Nell’Ucraina rurale Zhanna Kadyrova realizza Palianytsia, un progetto a sostegno delle organizzazioni di volontari a Kiev

L'artista, che ha partecipato anche alla 58esima Biennale di Venezia, presenta in Ucraina un progetto dal forte valore simbolico

Zhanna Kadyrova, nata in Brovary in Ucraina, negli ultimi venti anni ha ottenuto riconoscimenti e premi internazionali. Tra questi, merita di essere ricordata la sua presenza all’Esposizione Internazionale della 58° Biennale di Venezia curata da Ralph Rugoff e quella alla Biennale Grafica di Lubiana, curata da Slavs and Tatars. Molte delle sue riflessioni sono legate a temi geopolitici e strettamente connessi alle questioni contemporanee del suo paese. Il lavoro della giovane Kadyrova è infatti estremamente attuale e fin dall’inizio contro la tradizione del mosaico sovietico. Possiamo citare Experiments del 2014, una serie di foto panoramiche di Kiev con macchie realizzate con acido nitrico che vengono visivamente associate alla presenza di esplosioni, o anche Behind a fence del 2014, nato nella penisola di Biryuchy nell’estate 2014 quando la tematica dei muri e delle recinzioni ha ripreso a diffondersi nell’ex Unione Sovietica e sono nati nuovi confini tra l’Ucraina e la Crimea; ma si pensi anche a Monumental propaganda del 2013, Crowd  del 2012 e Unitled del 2014.

Il suo ultimo progetto Palianytsia è stato realizzato all’interno della sua casa nell’Ucraina rurale, che l’artista ha usato temporaneamente come abitazione al riparo dai bombardamenti. L’esposizione prevede la presenza di sassi di fiume raccolti da Zhanna Kadyrova e presentati come una pietanza sul tavolo. Il pane assume però un significato particolare, strettamente legato alla guerra in Ucraina: Palianytsia è infatti la parola ucraina che significa “pane”, presto diventata uno shibboleth, ovvero un modo per distinguere con certezza gli occupanti russi che non sono in grado di pronunciarla correttamente. Per citare Zhanna, “per le prime 2 settimane di guerra mi è sembrato che l’arte fosse un sogno, che tutti i vent’anni della mia vita professionale fossero solo qualcosa che avevo visto mentre dormivo, che l’arte fosse assolutamente impotente ed effimera rispetto alla spietata macchina militare distruggere città pacifiche e vite umane. Ora non la penso più così: vedo che ogni gesto artistico ci rende visibili e fa sentire le nostre voci”.

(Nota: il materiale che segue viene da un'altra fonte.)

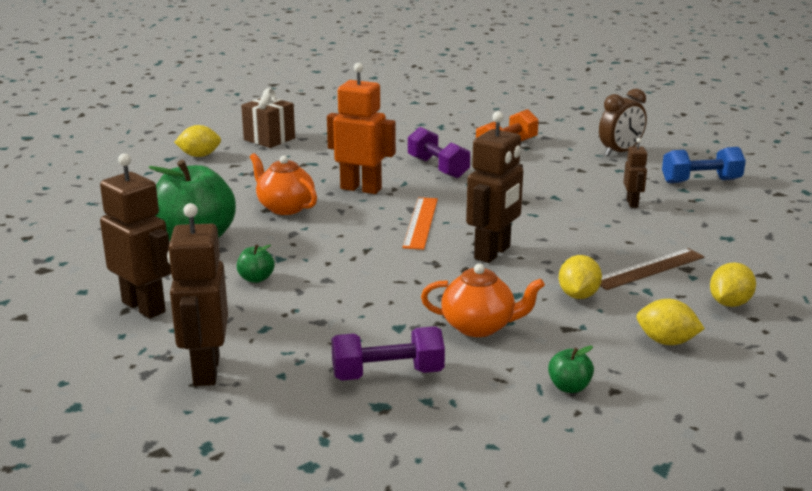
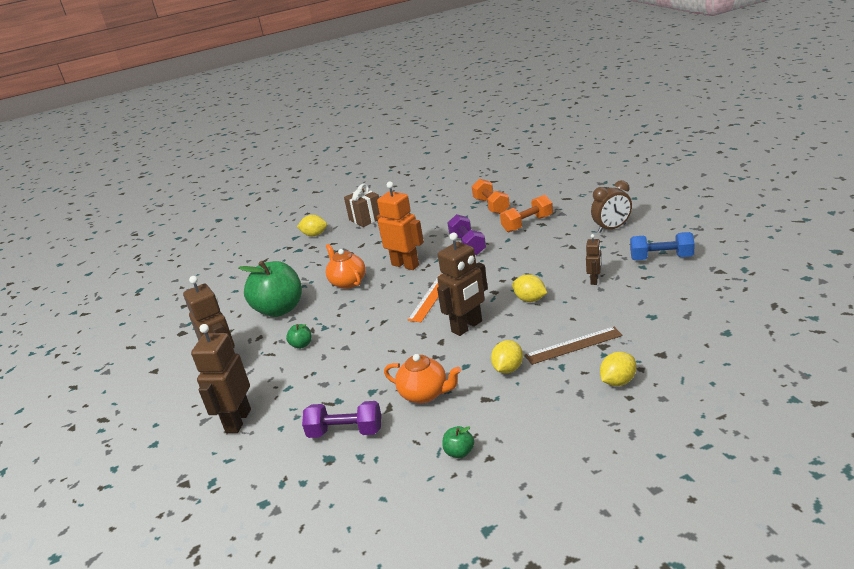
camera: 20 degrees right, 5 degrees up
yellow lemon [636,299,705,345] -> yellow lemon moved to [512,274,547,302]
none -> orange dumbbell [472,179,510,214]

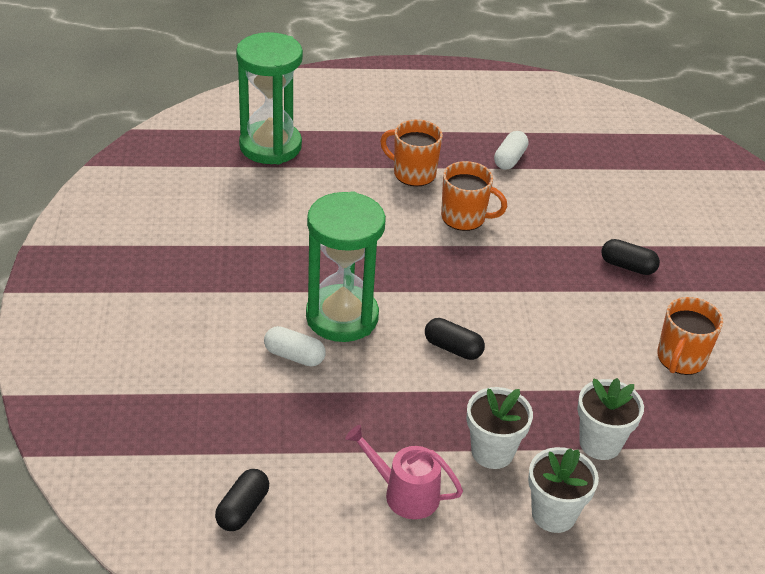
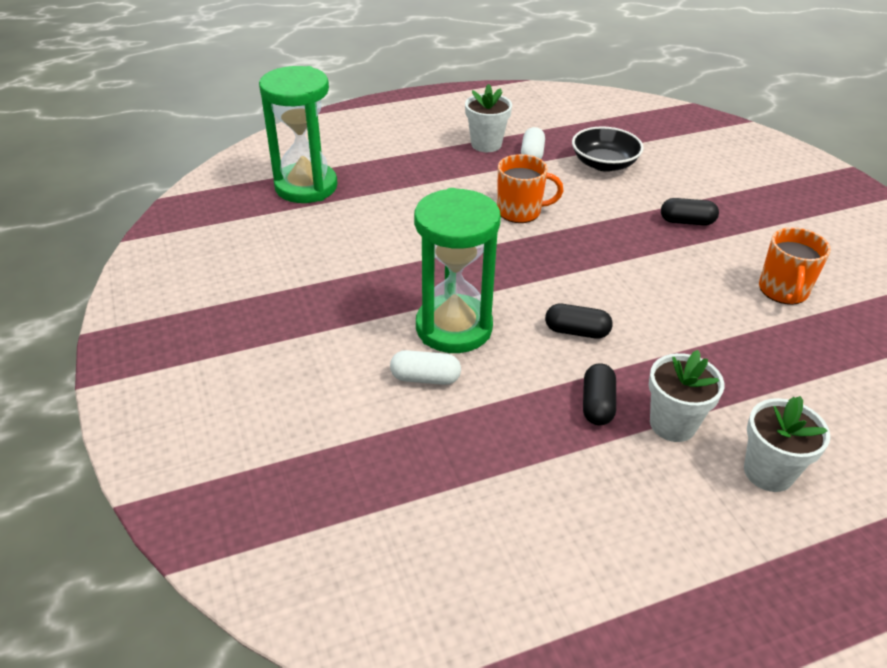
camera: 15 degrees left, 0 degrees up
black capsule [215,469,269,531] -> black capsule moved to [583,364,616,425]
pink watering can [345,425,463,519] -> none
orange mug [380,119,443,186] -> none
white flower pot [577,378,644,460] -> white flower pot moved to [465,84,512,152]
none -> black bowl [572,126,644,172]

I lavori che hanno reso maggiormente nota Zhanna Kadyrova anche sulla scena internazionale sono quelli che includono l’uso di materiali di recupero come le piastrelle degli edifici. Questo materiale è molto durevole e mette in relazione la scultura creata con l’edificio nel quale era utilizzato in precedenza. Alla Biennale d’Arte di Venezia del 2019, May you live in interesting time, Zhanna Kadyrova ha presentato Second hand allestito nello spazio dei giardini della Biennale, abiti appesi o indossati dai manichini sono stati realizzati con piastrelle di un hotel di Venezia, l’Hotel All’Angelo che ha una lunga storia di sostegno agli artisti, e Market con il quale l’artista ha ricreato un vero e proprio mercatino con la frutta e i fiori di vari materiali, come la pietra naturale e il cemento, ma soprattutto con i mosaici. I lavori creati con questa tecnica sono presenti però fin dagli esordi di Zhanna come possiamo notare nei progetti Diamonds dal 2006 al 2011, Trash monuments dal 2005 al 2009, Calculation del 2009 e Tolya, the plumber del 2004-2005, la prima scultura in piastrelle di Kadyrova in cui l’artista usa per la prima volta metaforicamente la materia trasformando il soggetto della scultura nella sua forma: l’idraulico è fatto dello stesso materiale con cui si guadagnerebbe da vivere.